You can now run the test using your IDE or from command line. For maven, that would be:

mvn test -Dtest=com.example.GreetingResourceTest

that produces output:

[INFO] Recompiling the module because of changed source code.
[INFO] Compiling 2 source files with javac [debug release 17] to target/test-classes
[INFO] Annotation processing is enabled because one or more processors were found
  on the class path. A future release of javac may disable annotation processing
  unless at least one processor is specified by name (-processor), or a search
  path is specified (--processor-path, --processor-module-path), or annotation
  processing is enabled explicitly (-proc:only, -proc:full).
  Use -Xlint:-options to suppress this message.
  Use -proc:none to disable annotation processing.
[INFO] 
[INFO] --- maven-surefire-plugin:3.2.5:test (default-test) @ hello-world ---
[INFO] Using auto detected provider org.apache.maven.surefire.junitplatform.JUnitPlatformProvider
[INFO] 
[INFO] -------------------------------------------------------
[INFO]  T E S T S
[INFO] -------------------------------------------------------
[INFO] Running com.example.GreetingResourceTest
2024-02-20 21:54:39,402 INFO  [io.quarkus] (main) hello-world 1.0.0-SNAPSHOT on JVM (powered by Quarkus 3.7.2) started in 2.460s.
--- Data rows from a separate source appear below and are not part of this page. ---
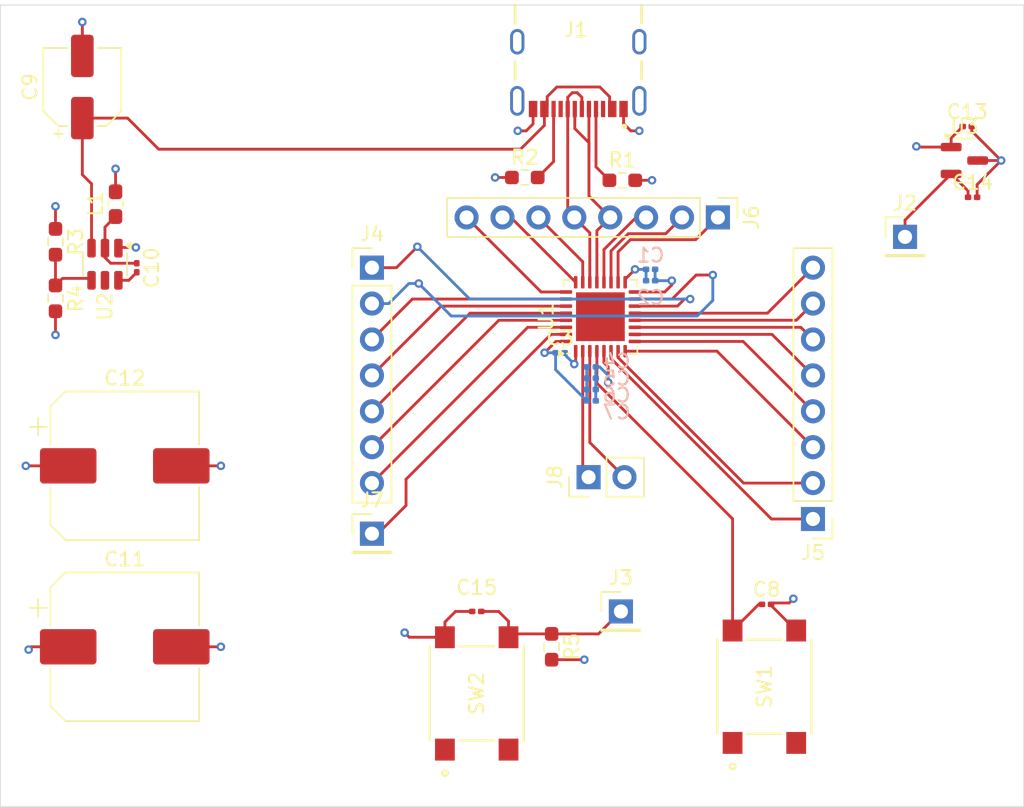
<source format=kicad_pcb>
(kicad_pcb
	(version 20241229)
	(generator "pcbnew")
	(generator_version "9.0")
	(general
		(thickness 1.6)
		(legacy_teardrops no)
	)
	(paper "A4")
	(layers
		(0 "F.Cu" signal)
		(4 "In1.Cu" signal "GND")
		(6 "In2.Cu" signal "PWR")
		(2 "B.Cu" signal)
		(9 "F.Adhes" user "F.Adhesive")
		(11 "B.Adhes" user "B.Adhesive")
		(13 "F.Paste" user)
		(15 "B.Paste" user)
		(5 "F.SilkS" user "F.Silkscreen")
		(7 "B.SilkS" user "B.Silkscreen")
		(1 "F.Mask" user)
		(3 "B.Mask" user)
		(17 "Dwgs.User" user "User.Drawings")
		(19 "Cmts.User" user "User.Comments")
		(21 "Eco1.User" user "User.Eco1")
		(23 "Eco2.User" user "User.Eco2")
		(25 "Edge.Cuts" user)
		(27 "Margin" user)
		(31 "F.CrtYd" user "F.Courtyard")
		(29 "B.CrtYd" user "B.Courtyard")
		(35 "F.Fab" user)
		(33 "B.Fab" user)
		(39 "User.1" user)
		(41 "User.2" user)
		(43 "User.3" user)
		(45 "User.4" user)
	)
	(setup
		(stackup
			(layer "F.SilkS"
				(type "Top Silk Screen")
			)
			(layer "F.Paste"
				(type "Top Solder Paste")
			)
			(layer "F.Mask"
				(type "Top Solder Mask")
				(thickness 0.01)
			)
			(layer "F.Cu"
				(type "copper")
				(thickness 0.035)
			)
			(layer "dielectric 1"
				(type "prepreg")
				(thickness 0.1)
				(material "FR4")
				(epsilon_r 4.5)
				(loss_tangent 0.02)
			)
			(layer "In1.Cu"
				(type "copper")
				(thickness 0.035)
			)
			(layer "dielectric 2"
				(type "core")
				(thickness 1.24)
				(material "FR4")
				(epsilon_r 4.5)
				(loss_tangent 0.02)
			)
			(layer "In2.Cu"
				(type "copper")
				(thickness 0.035)
			)
			(layer "dielectric 3"
				(type "prepreg")
				(thickness 0.1)
				(material "FR4")
				(epsilon_r 4.5)
				(loss_tangent 0.02)
			)
			(layer "B.Cu"
				(type "copper")
				(thickness 0.035)
			)
			(layer "B.Mask"
				(type "Bottom Solder Mask")
				(thickness 0.01)
			)
			(layer "B.Paste"
				(type "Bottom Solder Paste")
			)
			(layer "B.SilkS"
				(type "Bottom Silk Screen")
			)
			(copper_finish "None")
			(dielectric_constraints no)
		)
		(pad_to_mask_clearance 0)
		(allow_soldermask_bridges_in_footprints no)
		(tenting front back)
		(pcbplotparams
			(layerselection 0x00000000_00000000_55555555_5755f5ff)
			(plot_on_all_layers_selection 0x00000000_00000000_00000000_00000000)
			(disableapertmacros no)
			(usegerberextensions no)
			(usegerberattributes yes)
			(usegerberadvancedattributes yes)
			(creategerberjobfile yes)
			(dashed_line_dash_ratio 12.000000)
			(dashed_line_gap_ratio 3.000000)
			(svgprecision 4)
			(plotframeref no)
			(mode 1)
			(useauxorigin no)
			(hpglpennumber 1)
			(hpglpenspeed 20)
			(hpglpendiameter 15.000000)
			(pdf_front_fp_property_popups yes)
			(pdf_back_fp_property_popups yes)
			(pdf_metadata yes)
			(pdf_single_document no)
			(dxfpolygonmode yes)
			(dxfimperialunits yes)
			(dxfusepcbnewfont yes)
			(psnegative no)
			(psa4output no)
			(plot_black_and_white yes)
			(sketchpadsonfab no)
			(plotpadnumbers no)
			(hidednponfab no)
			(sketchdnponfab yes)
			(crossoutdnponfab yes)
			(subtractmaskfromsilk no)
			(outputformat 1)
			(mirror no)
			(drillshape 1)
			(scaleselection 1)
			(outputdirectory "")
		)
	)
	(net 0 "")
	(net 1 "GND")
	(net 2 "+3.3V")
	(net 3 "+5V")
	(net 4 "/NRST")
	(net 5 "Net-(U2-BST)")
	(net 6 "Net-(U2-SW)")
	(net 7 "/TEMP_OUT")
	(net 8 "/USER_BTN")
	(net 9 "Net-(J4-Pin_5)")
	(net 10 "Net-(J4-Pin_7)")
	(net 11 "Net-(J4-Pin_1)")
	(net 12 "Net-(J4-Pin_3)")
	(net 13 "Net-(J4-Pin_2)")
	(net 14 "/USB_DM")
	(net 15 "Net-(J4-Pin_4)")
	(net 16 "/USB_NOE")
	(net 17 "Net-(J4-Pin_6)")
	(net 18 "Net-(J5-Pin_4)")
	(net 19 "Net-(J5-Pin_5)")
	(net 20 "Net-(J5-Pin_6)")
	(net 21 "Net-(J5-Pin_2)")
	(net 22 "Net-(J5-Pin_1)")
	(net 23 "Net-(J5-Pin_3)")
	(net 24 "Net-(J5-Pin_7)")
	(net 25 "Net-(J5-Pin_8)")
	(net 26 "Net-(J6-Pin_1)")
	(net 27 "Net-(J6-Pin_3)")
	(net 28 "Net-(J6-Pin_7)")
	(net 29 "/USB_DP")
	(net 30 "Net-(J6-Pin_8)")
	(net 31 "Net-(J6-Pin_2)")
	(net 32 "Net-(J7-Pin_1)")
	(net 33 "Net-(J8-Pin_2)")
	(net 34 "Net-(J8-Pin_1)")
	(net 35 "Net-(J1-CC1)")
	(net 36 "Net-(J1-CC2)")
	(net 37 "Net-(U2-FB)")
	(net 38 "unconnected-(U2-EN-Pad5)")
	(net 39 "unconnected-(J1-SBU2-PadB8)")
	(net 40 "unconnected-(J1-SBU1-PadA8)")
	(footprint "Resistor_SMD:R_0603_1608Metric_Pad0.98x0.95mm_HandSolder" (layer "F.Cu") (at 151.9 117.2 -90))
	(footprint "Inductor_SMD:L_0603_1608Metric_Pad1.05x0.95mm_HandSolder" (layer "F.Cu") (at 121.05 85.8875 90))
	(footprint "footprints:222AMVBAR" (layer "F.Cu") (at 146.6 120.5 90))
	(footprint "Capacitor_SMD:C_0201_0603Metric" (layer "F.Cu") (at 181.68 85.4))
	(footprint "Connector_PinHeader_2.54mm:PinHeader_1x07_P2.54mm_Vertical" (layer "F.Cu") (at 139.1875 90.38))
	(footprint "Connector_PinHeader_2.54mm:PinHeader_1x02_P2.54mm_Vertical" (layer "F.Cu") (at 154.5125 105.2 90))
	(footprint "Capacitor_SMD:CP_Elec_5x5.3" (layer "F.Cu") (at 118.7 77.6 90))
	(footprint "Package_DFN_QFN:QFN-32-1EP_5x5mm_P0.5mm_EP3.45x3.45mm" (layer "F.Cu") (at 155.35 93.85 90))
	(footprint "footprints:222AMVBAR" (layer "F.Cu") (at 166.949999 120.025002 90))
	(footprint "Package_TO_SOT_SMD:TSOT-23-6" (layer "F.Cu") (at 120.3 90.1375 -90))
	(footprint "Capacitor_SMD:CP_Elec_10x10" (layer "F.Cu") (at 121.7 117.2))
	(footprint "Resistor_SMD:R_0603_1608Metric_Pad0.98x0.95mm_HandSolder" (layer "F.Cu") (at 150 84))
	(footprint "Resistor_SMD:R_0603_1608Metric_Pad0.98x0.95mm_HandSolder" (layer "F.Cu") (at 156.9 84.2))
	(footprint "footprints:GCT_USB4105-GF-A" (layer "F.Cu") (at 153.7875 74.4 180))
	(footprint "Connector_PinHeader_2.54mm:PinHeader_1x08_P2.54mm_Vertical" (layer "F.Cu") (at 170.3875 108.16 180))
	(footprint "Connector_PinHeader_2.54mm:PinHeader_1x01_P2.54mm_Vertical" (layer "F.Cu") (at 156.8 114.7))
	(footprint "Connector_PinHeader_2.54mm:PinHeader_1x08_P2.54mm_Vertical" (layer "F.Cu") (at 163.6625 86.825 -90))
	(footprint "Resistor_SMD:R_0603_1608Metric_Pad0.98x0.95mm_HandSolder" (layer "F.Cu") (at 116.8 88.55 -90))
	(footprint "Capacitor_SMD:C_0201_0603Metric" (layer "F.Cu") (at 167.1 114.2))
	(footprint "Capacitor_SMD:C_0201_0603Metric" (layer "F.Cu") (at 122.55 90.3875 -90))
	(footprint "Connector_PinHeader_2.54mm:PinHeader_1x01_P2.54mm_Vertical" (layer "F.Cu") (at 139.1875 109.2))
	(footprint "Package_TO_SOT_SMD:SOT-23" (layer "F.Cu") (at 181.1 82.8))
	(footprint "Capacitor_SMD:C_0201_0603Metric" (layer "F.Cu") (at 181.3 80.4))
	(footprint "Resistor_SMD:R_0603_1608Metric_Pad0.98x0.95mm_HandSolder" (layer "F.Cu") (at 116.8 92.55 -90))
	(footprint "Capacitor_SMD:CP_Elec_10x10" (layer "F.Cu") (at 121.7 104.4))
	(footprint "Capacitor_SMD:C_0201_0603Metric" (layer "F.Cu") (at 146.6 114.7))
	(footprint "Connector_PinHeader_2.54mm:PinHeader_1x01_P2.54mm_Vertical" (layer "F.Cu") (at 176.9 88.2))
	(footprint "Capacitor_SMD:C_0201_0603Metric" (layer "B.Cu") (at 152.5 96.4 180))
	(footprint "Capacitor_SMD:C_0201_0603Metric" (layer "B.Cu") (at 158.9 90.5))
	(footprint "Capacitor_SMD:C_0201_0603Metric" (layer "B.Cu") (at 154.7 99.8 180))
	(footprint "Capacitor_SMD:C_0201_0603Metric" (layer "B.Cu") (at 158.9 91.3))
	(footprint "Capacitor_SMD:C_0201_0603Metric" (layer "B.Cu") (at 154.7 97.4 180))
	(footprint "Capacitor_SMD:C_0201_0603Metric" (layer "B.Cu") (at 154.7 99 180))
	(footprint "Capacitor_SMD:C_0201_0603Metric"
		(layer "B.Cu")
		(uuid "ee32ef57-09e3-457f-919b-28df401692f2")
		(at 154.7 98.2 180)
		(descr "Capacitor SMD 0201 (0603 Metric), square (rectangular) end terminal, IPC-7351 nominal, (Body size source: https://www.vishay.com/docs/20052/crcw0201e3.pdf), generated with kicad-footprint-generator")
		(tags "capacitor")
		(property "Reference" "C5"
			(at -1.8 0 0)
			(layer "B.SilkS")
			(uuid "818b58a0-eb6a-40cd-8a89-b0f89d810108")
			(effects
				(font
					(size 1 1)
					(thickness 0.15)
				)
				(justify mirror)
			)
		)
		(property "Value" "1uF"
			(at 0 -1.05 -0)
			(layer "F.Fab")
			(hide yes)
			(uuid "b6b3c526-c2a5-4958-9613-e919f56fd78a")
			(effects
				(font
					(size 1 1)
					(thickness 0.15)
				)
			)
		)
		(property "Datasheet" ""
			(at 0 0 0)
			(layer "B.Fab")
			(hide yes)
			(uuid "b25644f2-4c6c-4fed-abe4-a1dd8a923863")
			(effects
				(font
					(size 1.27 1.27)
					(thickness 0.15)
				)
				(justify mirror)
			)
		)
		(property "Description" "Unpolarized capacitor"
			(at 0 0 0)
			(layer "B.Fab")
			(hide yes)
			(uuid "43550c70-91d1-42de-96c2-49cb7227f331")
			(effects
				(font
					(size 1.27 1.27)
					(thickness 0.15)
				)
				(justify mirror)
			)
		)
		(property ki_fp_filters "C_*")
		(path "/bad18388-d2da-4fc2-957b-cadd4e206ae2")
		(sheetname "/")
		(sheetfile "STM32 USB.kicad_sch")
		(attr smd)
		(fp_line
			(start 0.7 0.35)
			(end 0.7 -0.35)
			(stroke
				(width 0.05)
				(type solid)
			)
			(layer "B.CrtYd")
			(uuid "20208860-f965-4761-ae3b-f872a7d8d913")
		)
		(fp_line
			(start 0.7 -0.35)
			(end -0.7 -0.35)
			(stroke
				(width 0.05)
				(type solid)
			)
			(layer "B.CrtYd")
			(uuid "12617fe7-d7e5-4e12-8cb9-cb4059314ec6")
		)
		(fp_line
			(start -0.7 0.35)
			(end 0.7 0.35)
			(stroke
				(width 0.05)
				(type solid)
			)
			(layer "B.CrtYd")
			(uuid "81d277ac-3030-4c73-9950-03a9b30f3e00")
		)
		(fp_line
			(start -0.7 -0.35)
			(end -0.7 0.35)
			(stroke
				(width 0.05)
				(type solid)
			)
			(layer "B.CrtYd")
			(uuid "b0437ef2-a772-44d8-81ae-bf188a93a64a")
		)
		(fp_line
			(start 0.3 0.15)
			(end 0.3 -0.15)
			(stroke
				(width 0.1)
				(type solid)
			)
			(layer "B.Fab")
			(uuid "2f0ebf36-2e6a-4b42-ade4-0a4d72f891e8")
		)
		(fp_line
			(start 0.3 -0.15)
			(end -0.3 -0.15)
			(stroke
				(width 0.1)
				(type solid)
			)
			(layer "B.Fab")
			(uuid "d45df37c-7a64-445e-abef-c4e5a35861ee")
		)
		(fp_line
			(start -0.3 0.15)
			(end 0.3 0.15)
			(stroke
				(width 0.1)
				(type solid)
			)
			(layer "B.Fab")
			(uuid "5ca864a9-2311-4da1-b67f-2a5a580e7b4a")
		)
		(fp_line
			(start -0.3 -0.15)
			(end -0.3 0.15)
			(stroke
				(width 0.1)
				(type solid)
			)
			(layer "B.Fab")
			(uuid "cfca8eec-e209-42f1-8ca1-1fd108da2a0d")
		)
		(fp_text user "${REFERENCE}"
			(at 0 0.68 0)
			(layer "B.Fab")
			(uuid "bc6d794e-d0f1-495a-a6c4-ca01fd29b8e2")
			(effects
				(font
					(size 0.25 0.25)
					(thickness 0.04)
				)
				(justify mirror)
			)
		)
		(pad "" smd roundrect
			(at -0.345 0 180)
			(size 0.318 0.36)
			(layers "B.Paste")
			(roundrect_rratio 0.25)
			(uuid "adbde4d4-2bfc-48cf-a111-04c55e4fbd3e")
		)
		(pad "" smd roundrect
			(at 0.345 0 180)
			(size 0.318 0.36)
			(layers "B.Paste")
			(roundrect_rratio 0.25)
			(uuid "ad907fbb-cb09-4652-8abf-f07646940c0e")
		)
		(pad "1" smd roundrect
			(at -0.32 0 180)
			(size 0.46 0.4)
			(layers "B.Cu" "B.Mask")
			(roundrect_rratio 0.25)
			(net 2 "+3.3V")
			(pintype "passive")
			(uuid "17b17fc0-cb22-43ac-b5c7-4e253fa1073c")
		)
		(pad "2" smd roundrect
			(at 0.32 0 180)
			(size 0.46 0.4)
			(layers "B.Cu" "B.Mask")
			(roundrect_rratio 0.25)
			(net 1 "GND")
			(pintype "passive")
			(uuid "d58bef42-9648-4883-b09e-52f2d53104ce")
		)
		(embedded_fonts no)
		(model "${KICAD9_3DMODEL_DIR}/Capacitor_SMD.3dshapes/C_0201_0603Metric.step"
			(
... [36025 chars truncated]
</source>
Listening on: http://localhost:8081
2024-02-20 21:54:39,405 INFO  [io.quarkus] (main) Profile test activated. 
2024-02-20 21:54:39,405 INFO  [io.quarkus] (main) Installed features: [cdi, resteasy-reactive, smallrye-context-propagation, vertx]
[INFO] Tests run: 1, Failures: 0, Errors: 0, Skipped: 0, Time elapsed: 4.556 s -- in com.example.GreetingResourceTest
2024-02-20 21:54:40,755 INFO  [io.quarkus] (main) hello-world stopped in 0.037s
[INFO] 
[INFO] Results:
[INFO] 
[INFO] Tests run: 1, Failures: 0, Errors: 0, Skipped: 0
[INFO] 
[INFO] ------------------------------------------------------------------------
[INFO] BUILD SUCCESS
[INFO] ------------------------------------------------------------------------
[INFO] Total time:  10.339 s
[INFO] Finished at: 2024-02-20T21:54:40+01:00
[INFO] ------------------------------------------------------------------------
petr@zbox-nano:~/QuarkusProjects/hello-world$ 

Wrap Up Tutorial:

Congratulations! You have successfully created and executed a Quarkus test. This tutorial covers the basics of setting up a test environment, creating a simple test class, and running the test using Maven. As you continue developing with Quarkus, you can expand on this foundation to create more comprehensive tests for your applications. Happy coding!